While it’s long been known that savers have been getting the short end of the stick lately, our study shows just how badly things are for them. And although inflation is expected to remain fairly tame in Ireland over the coming months, even a small increase in the headline rate, due to an oil price spike for example, would mean savers becoming even worse off in real terms.    

And while lower interest rates are good for mortgage holders and borrowers for example, we tend to forget that it makes things far more difficult for first-time buyers to save for a deposit and get on the property ladder themselves or for parents to save towards their kids’ education.

Some of the savings plans included in our study

Bank

Name

Rate %

Positive real returns?

KBC

Regular Saver Account (KBC Extra Current Account Required)

1.75

Yes

EBS

Family Savings Account

1.25

Yes

KBC

Regular Saver Account (KBC Current Account Required)

1.00

No after DIRT has been paid

State Savings

6 Year Instalment Savings (Issue 14)

0.98

Yes as returns are tax free

Permanent TSB

Online Regular Saver (€0 - €50,000)

0.90

No after DIRT has been paid

AIB

Online Saver Account

0.90

No after DIRT has been paid

AIB

Saver Account

0.90

No after DIRT has been paid

Ulster Bank

Special Interest Deposit Account (€1 - €15,000)

0.85

No after DIRT has been paid

Bank of Ireland

365 Monthly Saver (€0 - €9,999)

0.75

No after DIRT has been paid

Bank of Ireland

Goal Saver (€0 - €14,999) (ROI Current Account Required)

0.75

No after DIRT has been paid

Bank of Ireland

Mortgage Saver (€0 - €14,999)

0.75

No after DIRT has been paid

Permanent TSB

21 Day Notice Savings Account

0.70

No - does not beat inflation rate

KBC

35 Day Notice Account Account (€3,000 - €100,000)

0.30

No - does not beat inflation rate

What’s the outlook for savers?

With ECB interest rates now getting into negative territory and Irish banks very much in lending mode as opposed to wanting to attract deposits, the returns on offer to regular savers are likely to remain fairly pitiful for years to come. What’s more, the Government, through high levels of taxation, seems intent on penalising savers further. 

What are my options as a saver?

Us Irish are far less likely to invest our money than our American counterparts for example meaning we're putting our financial security at risk by leaving it in low yielding deposit accounts.
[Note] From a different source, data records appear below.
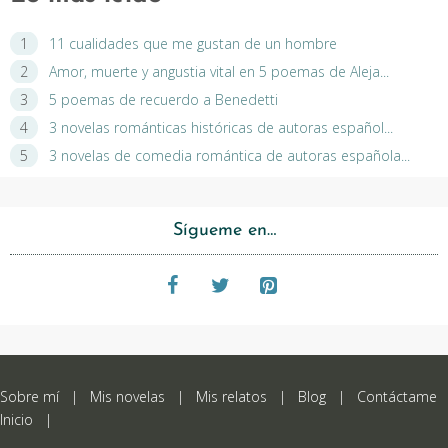
11 cualidades que me gustan de un hombre
Amor, muerte y angustia vital en 5 poemas de Aleja...
5 poemas de recuerdo a Benedetti
3 novelas románticas históricas de autoras español...
3 novelas de comedia romántica de autoras española...
Sígueme en…
Sobre mí
|
Mis novelas
|
Mis relatos
|
Blog
|
Contáctame
Inicio
|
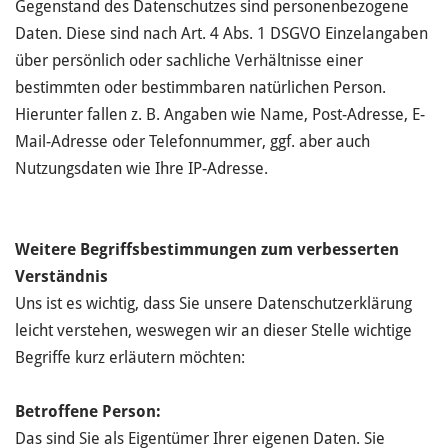
Gegenstand des Datenschutzes sind personenbezogene
Daten. Diese sind nach Art. 4 Abs. 1 DSGVO Einzelangaben
über persönlich oder sachliche Verhältnisse einer
bestimmten oder bestimmbaren natürlichen Person.
Hierunter fallen z. B. Angaben wie Name, Post-Adresse, E-
Mail-Adresse oder Telefonnummer, ggf. aber auch
Nutzungsdaten wie Ihre IP-Adresse.
Weitere Begriffsbestimmungen zum verbesserten
Verständnis
Uns ist es wichtig, dass Sie unsere Datenschutzerklärung
leicht verstehen, weswegen wir an dieser Stelle wichtige
Begriffe kurz erläutern möchten:
Betroffene Person:
Das sind Sie als Eigentümer Ihrer eigenen Daten. Sie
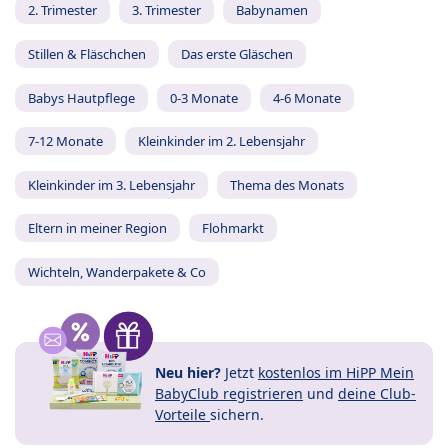
2. Trimester
3. Trimester
Babynamen
Stillen & Fläschchen
Das erste Gläschen
Babys Hautpflege
0-3 Monate
4-6 Monate
7-12 Monate
Kleinkinder im 2. Lebensjahr
Kleinkinder im 3. Lebensjahr
Thema des Monats
Eltern in meiner Region
Flohmarkt
Wichteln, Wanderpakete & Co
Neu hier?
Jetzt
kostenlos im HiPP Mein
BabyClub registrieren
und
deine Club-
Vorteile
sichern.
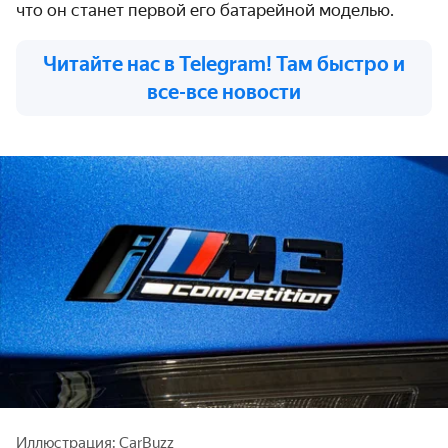
что он станет первой его батарейной моделью.
Читайте нас в Telegram! Там быстро и
все-все новости
Иллюстрация: CarBuzz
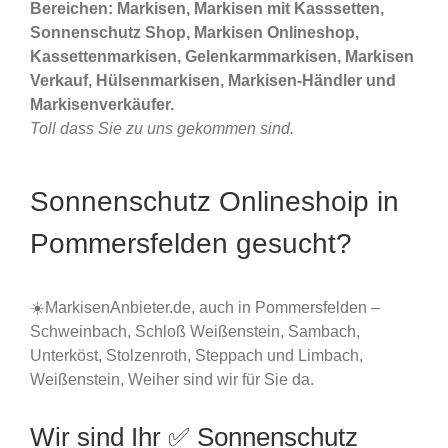
Bereichen: Markisen, Markisen mit Kasssetten,
Sonnenschutz Shop, Markisen Onlineshop,
Kassettenmarkisen, Gelenkarmmarkisen, Markisen
Verkauf, Hülsenmarkisen, Markisen-Händler und
Markisenverkäufer.
Toll dass Sie zu uns gekommen sind.
Sonnenschutz Onlineshoip in
Pommersfelden gesucht?
☀️MarkisenAnbieter.de, auch in Pommersfelden –
Schweinbach, Schloß Weißenstein, Sambach,
Unterköst, Stolzenroth, Steppach und Limbach,
Weißenstein, Weiher sind wir für Sie da.
Wir sind Ihr ✅ Sonnenschutz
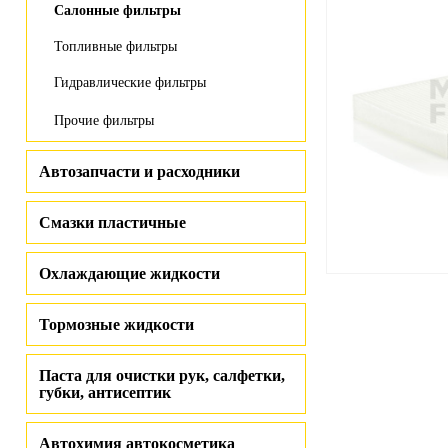
Салонные фильтры
Топливные фильтры
Гидравлические фильтры
Прочие фильтры
Автозапчасти и расходники
Смазки пластичные
Охлаждающие жидкости
Тормозные жидкости
Паста для очистки рук, салфетки,
губки, антисептик
Автохимия автокосметика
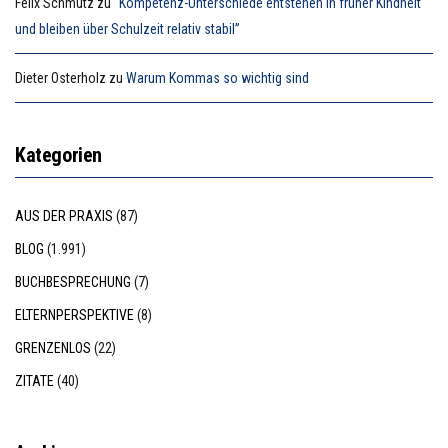
Felix Schmutz
zu
“Kompetenz-Unterschiede entstehen in früher Kindheit
und bleiben über Schulzeit relativ stabil”
Dieter Osterholz
zu
Warum Kommas so wichtig sind
Kategorien
AUS DER PRAXIS
(87)
BLOG
(1.991)
BUCHBESPRECHUNG
(7)
ELTERNPERSPEKTIVE
(8)
GRENZENLOS
(22)
ZITATE
(40)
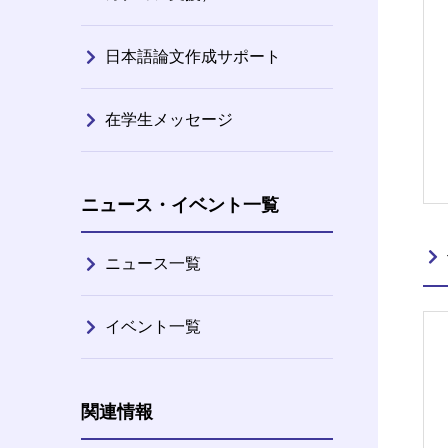
日本語論文作成サポート
在学生メッセージ
ニュース・イベント一覧
ニュース一覧
イベント一覧
関連情報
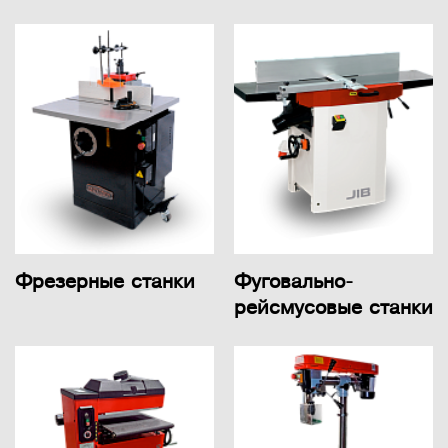
Фрезерные станки
Фуговально-
рейсмусовые станки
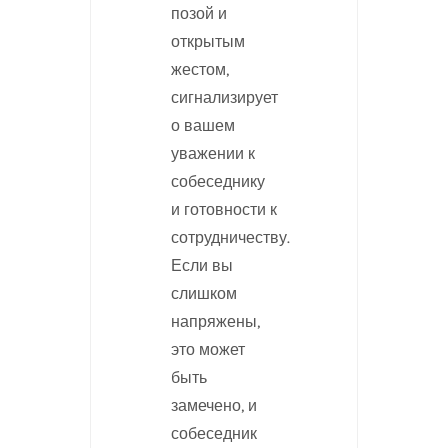
позой и
открытым
жестом,
сигнализирует
о вашем
уважении к
собеседнику
и готовности к
сотрудничеству.
Если вы
слишком
напряжены,
это может
быть
замечено, и
собеседник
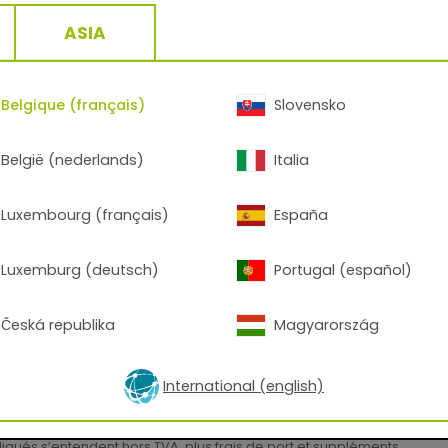
ASIA
Belgique (français)
Slovensko
België (nederlands)
Italia
Luxembourg (français)
España
Luxemburg (deutsch)
Portugal (español)
68/70153
68/
RAL 7016 Gris anthracite
Ros
Česká republika
Magyarország
sse
/
Mat dépoli
Lisse
/
Mat
Métal
QUALICOAT
|
GSB
QUA
International (english)
ndiqués s’entendent hors TVA, plus frais de port et suppléments.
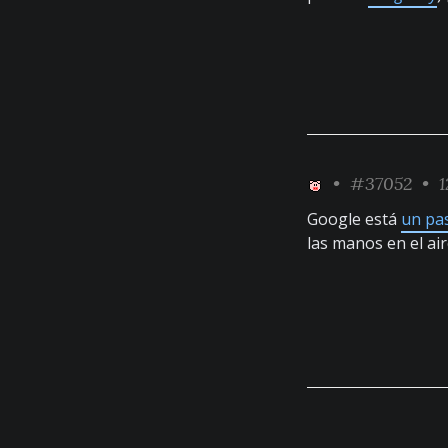
•
#37052
• 1
Google está
un pa
las manos en el ai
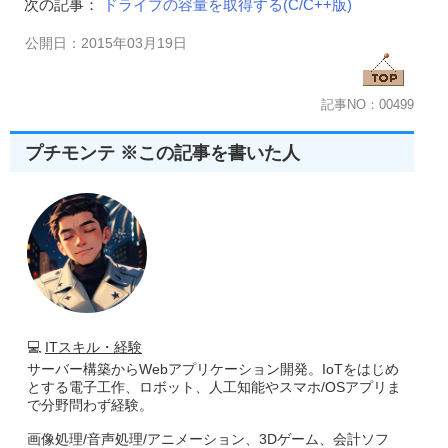
次の記事：
ドライブの容量を取得する(C/C++版)
//       hInstance  ...インスタンスハンドル 
//■戻り値
公開日：2015年03月19日
//  子ウインドウのハンドル
//------------------------------------------------------
 HWND 
CreateControlWindow
(
HWND hwndParent
,
int
Left
,
{
記事NO：00499
return
CreateWindowEx
(
dwExStyle
,
ClassName
,
Caption
,
W
Left
,
Top
,
Width
,
Height
,
 hwndParent
,
Child
}
プチモンテ ※この記事を書いた人
//--------------------------------------------------------
//■関数 WinMain
//■用途 メインの関数 
//■引数
// hInstance    ...現在のインスタンスのハンドル
// hPrevInstance...以前のインスタンスのハンドル
// pszCmdLine   ...コマンド ラインのアドレス
// nCmdShow     ...ウィンドウの表示状態
//--------------------------------------------------------
int
 WINAPI 
WinMain
(
HINSTANCE hInstance
,
 HINSTANCE h
💻
ITスキル・経験
{
サーバー構築からWebアプリケーション開発。IoTをはじめ
   MSG msg
;
とする電子工作、ロボット、人工知能やスマホ/OSアプリま
//メインウインドウを作成
で分野問わず経験。
CreateMainWindow
(
280
,
280
,
"ドライブの種類を判別する"
,
       WS_OVERLAPPEDWINDOW
,
WS_EX_CONTROLPARE
画像処理/音声処理/アニメーション、3Dゲーム、会計ソフ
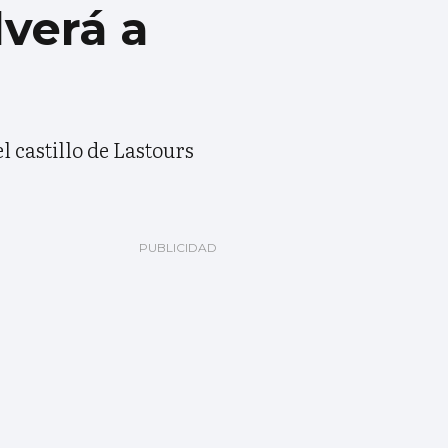
verá a
l castillo de Lastours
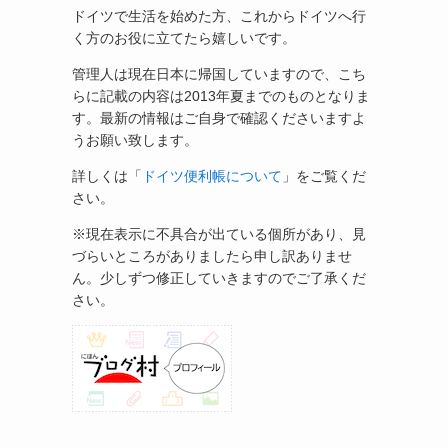
ドイツで生活を始めた方、これからドイツへ行
く方のお役に立てたら嬉しいです。
管理人は現在日本に帰国していますので、こち
らに記載の内容は2013年夏までのものとなりま
す。最新の情報はご自身で確認くださいますよ
うお願い致します。
詳しくは「
ドイツ便利帳について
」をご覧くだ
さい。
※現在表示に不具合が出ている個所があり、見
づらいところがありましたら申し訳ありませ
ん。少しずつ修正していきますのでご了承くだ
さい。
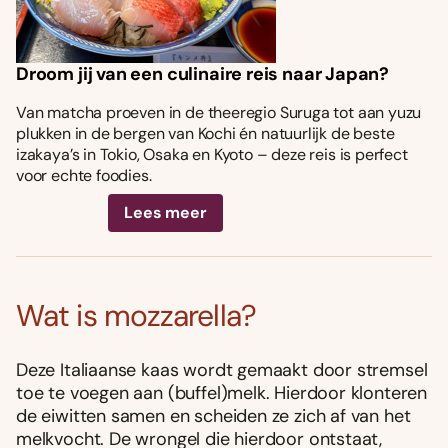
Droom jij van een culinaire reis naar Japan?
Van matcha proeven in de theeregio Suruga tot aan yuzu
plukken in de bergen van Kochi én natuurlijk de beste
izakaya’s in Tokio, Osaka en Kyoto – deze reis is perfect
voor echte foodies.
Lees meer
Wat is mozzarella?
Deze Italiaanse kaas wordt gemaakt door stremsel
toe te voegen aan (buffel)melk. Hierdoor klonteren
de eiwitten samen en scheiden ze zich af van het
melkvocht. De wrongel die hierdoor ontstaat,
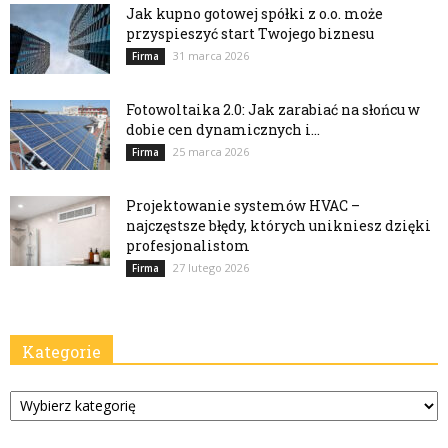
Jak kupno gotowej spółki z o.o. może
przyspieszyć start Twojego biznesu
31 marca 2026
Firma
Fotowoltaika 2.0: Jak zarabiać na słońcu w
dobie cen dynamicznych i...
25 marca 2026
Firma
Projektowanie systemów HVAC –
najczęstsze błędy, których unikniesz dzięki
profesjonalistom
27 lutego 2026
Firma
Kategorie
Kategorie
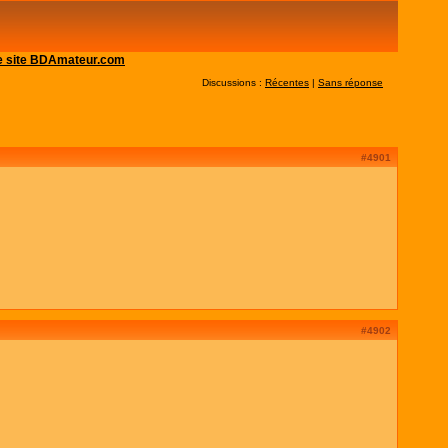
 le site BDAmateur.com
Discussions :
Récentes
|
Sans réponse
#4901
#4902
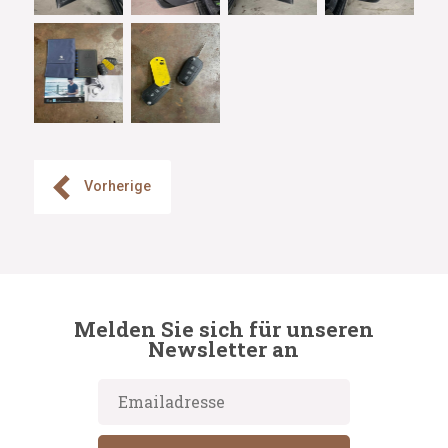
Vorherige
Melden Sie sich für unseren
Newsletter an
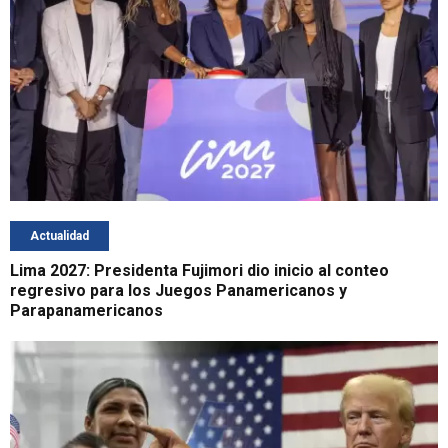
Actualidad
Lima 2027: Presidenta Fujimori dio inicio al conteo
regresivo para los Juegos Panamericanos y
Parapanamericanos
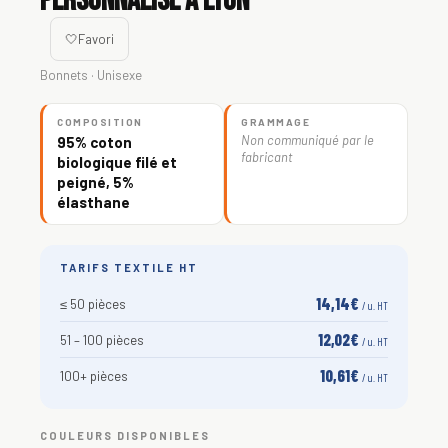
personnalisé à Lyon
🤍
Favori
Bonnets · Unisexe
COMPOSITION
GRAMMAGE
Non communiqué par le
95% coton
fabricant
biologique filé et
peigné, 5%
élasthane
TARIFS TEXTILE HT
14,14€
≤ 50 pièces
/ u. HT
12,02€
51 – 100 pièces
/ u. HT
10,61€
100+ pièces
/ u. HT
COULEURS DISPONIBLES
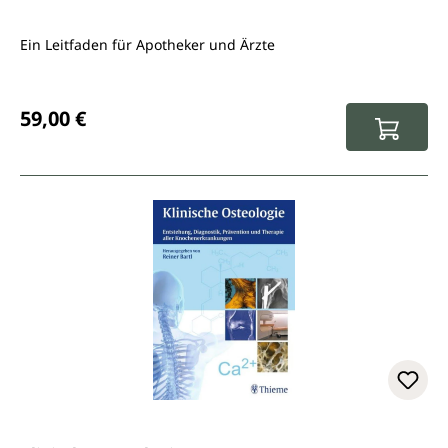
Ein Leitfaden für Apotheker und Ärzte
Regulärer Preis:
59,00 €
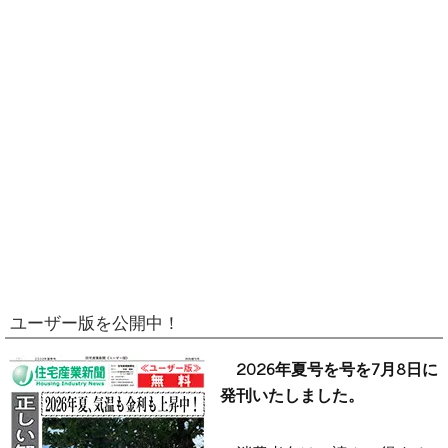
ユーザー版を公開中！
2026年夏号を号を7月8日に
発刊いたしました。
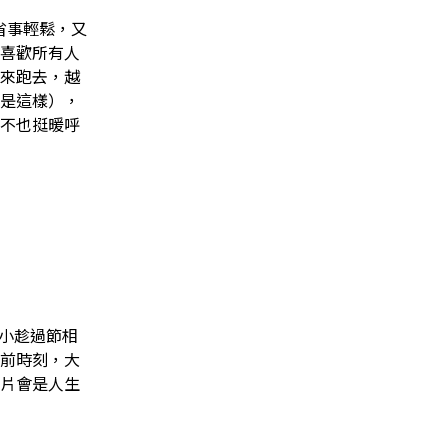
，省事輕鬆，又
喜歡所有人
來跑去，越
是這樣），
不也挺暖呼
家大小趁過節相
前時刻，大
片會是人生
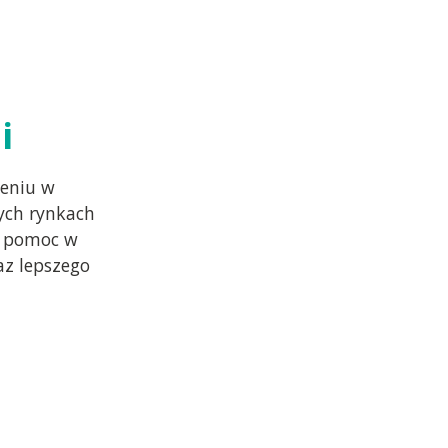
i
eniu w
ych rynkach
w pomoc w
az lepszego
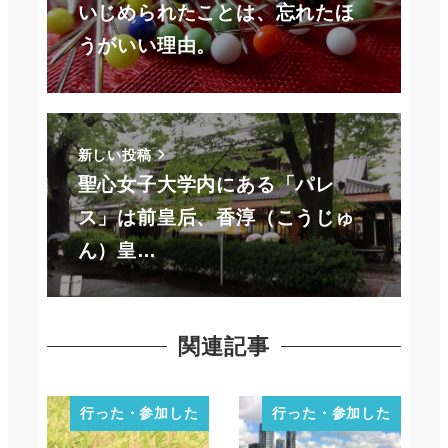
いじめられたことは、忘れたほ
うがいい理由。
新しい投稿
聖心女子大学内にある「パレ
ス」は前皇后、香淳（こうじゅ
ん）皇…
関連記事
行った・参加した
行った・参加した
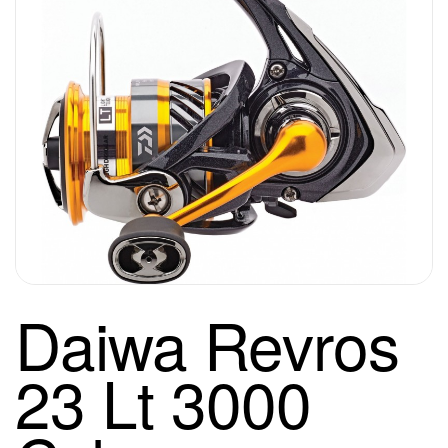
Daiwa Revros
23 Lt 3000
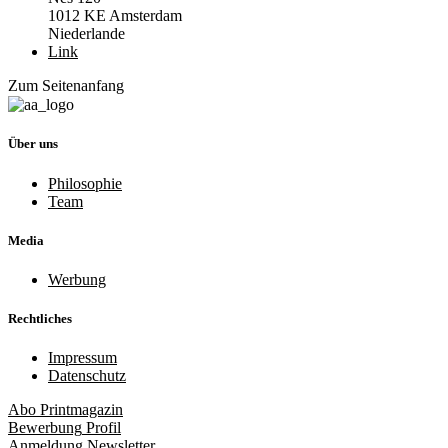
1012 KE Amsterdam
Niederlande
Link
Zum Seitenanfang
Über uns
Philosophie
Team
Media
Werbung
Rechtliches
Impressum
Datenschutz
Abo
Printmagazin
Bewerbung
Profil
Anmeldung
Newsletter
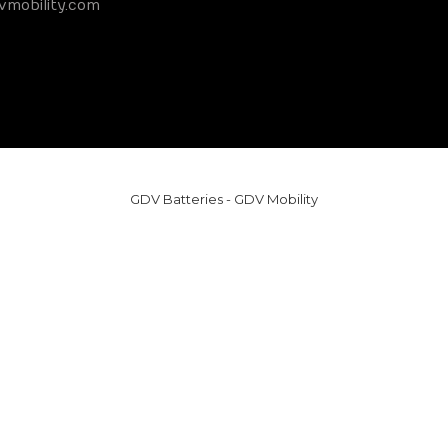
vmobility.com
GDV Batteries - GDV Mobility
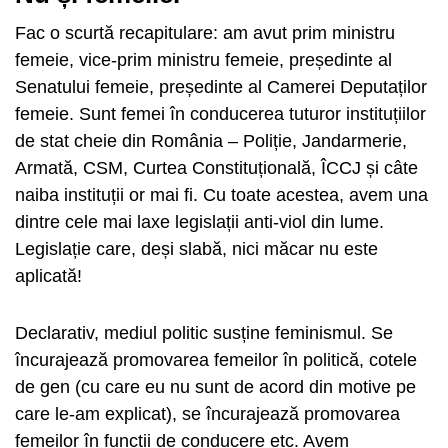
Fac o scurtă recapitulare: am avut prim ministru
femeie, vice-prim ministru femeie, președinte al
Senatului femeie, președinte al Camerei Deputaților
femeie. Sunt femei în conducerea tuturor instituțiilor
de stat cheie din România – Poliție, Jandarmerie,
Armată, CSM, Curtea Constituțională, ÎCCJ și câte
naiba instituții or mai fi. Cu toate acestea, avem una
dintre cele mai laxe legislații anti-viol din lume.
Legislație care, deși slabă, nici măcar nu este
aplicată!
Declarativ, mediul politic susține feminismul. Se
încurajează promovarea femeilor în politică, cotele
de gen (cu care eu nu sunt de acord din motive pe
care le-am explicat), se încurajează promovarea
femeilor în funcții de conducere etc. Avem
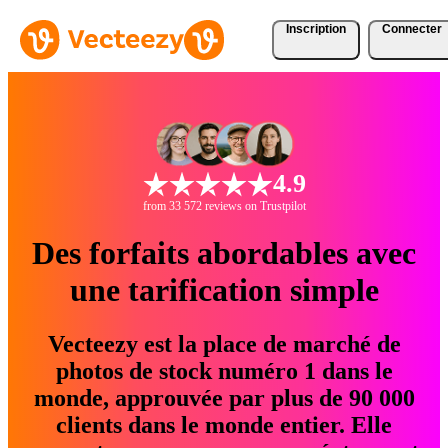
Inscription
Connecter
4.9
from 33 572 reviews on Trustpilot
Des forfaits abordables avec
une tarification simple
Vecteezy est la place de marché de
photos de stock numéro 1 dans le
monde, approuvée par plus de 90 000
clients dans le monde entier. Elle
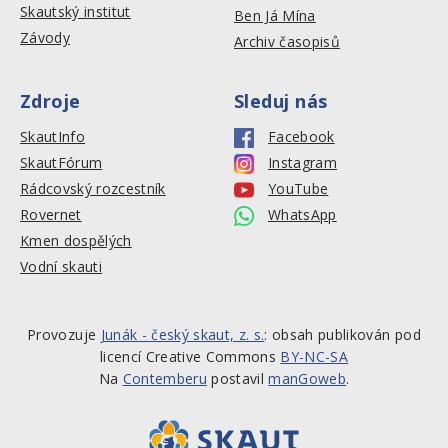
Skautský institut
Ben Já Mína
Závody
Archiv časopisů
Zdroje
Sleduj nás
SkautInfo
Facebook
SkautFórum
Instagram
Rádcovský rozcestník
YouTube
Rovernet
WhatsApp
Kmen dospělých
Vodní skauti
Provozuje
Junák - český skaut, z. s.
: obsah publikován pod
licencí Creative Commons
BY-NC-SA
Na
Contemberu
postavil
manGoweb
.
So if you have a longer-term savings goal then placing your money into an investment policy, through the likes of Aviva, Irish Life or Zurich, which will invest in a mix of stocks, property and bonds might be a better option as it will provide the potential for far higher returns. 

However even with investing you'll be subject to Government taxes, fees and charges, so even here getting a half-decent return can be tough, unless markets are highly in your favour.

For example, you'll pay 41% tax on any gains you make as these polices are subject to the higher Life Assurance Exit Tax and not DIRT, you'll have 1% of every amount that you save taken in the form of stamp duty by the Government, and you'll also be charged a fund management fee by your policy provider of between 1% and 2% a year which all adds up!

It's a bad time to be a saver indeed.